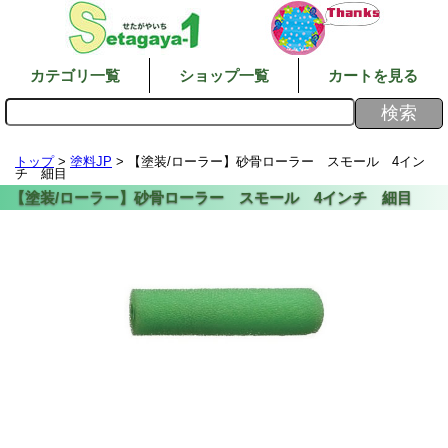
カテゴリ一覧
ショップ一覧
カートを見る
トップ
>
塗料JP
> 【塗装/ローラー】砂骨ローラー スモール 4イン
チ 細目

· · ·

# [WHAT IS REQUIRED]
Write the records out again exactly; none of the pictures belong in the copy.

# [TASK SOLUTION]
カテゴリ一覧
ショップ一覧
カートを見る
トップ
>
塗料JP
> 【塗装/ローラー】砂骨ローラー スモール 4イン
チ 細目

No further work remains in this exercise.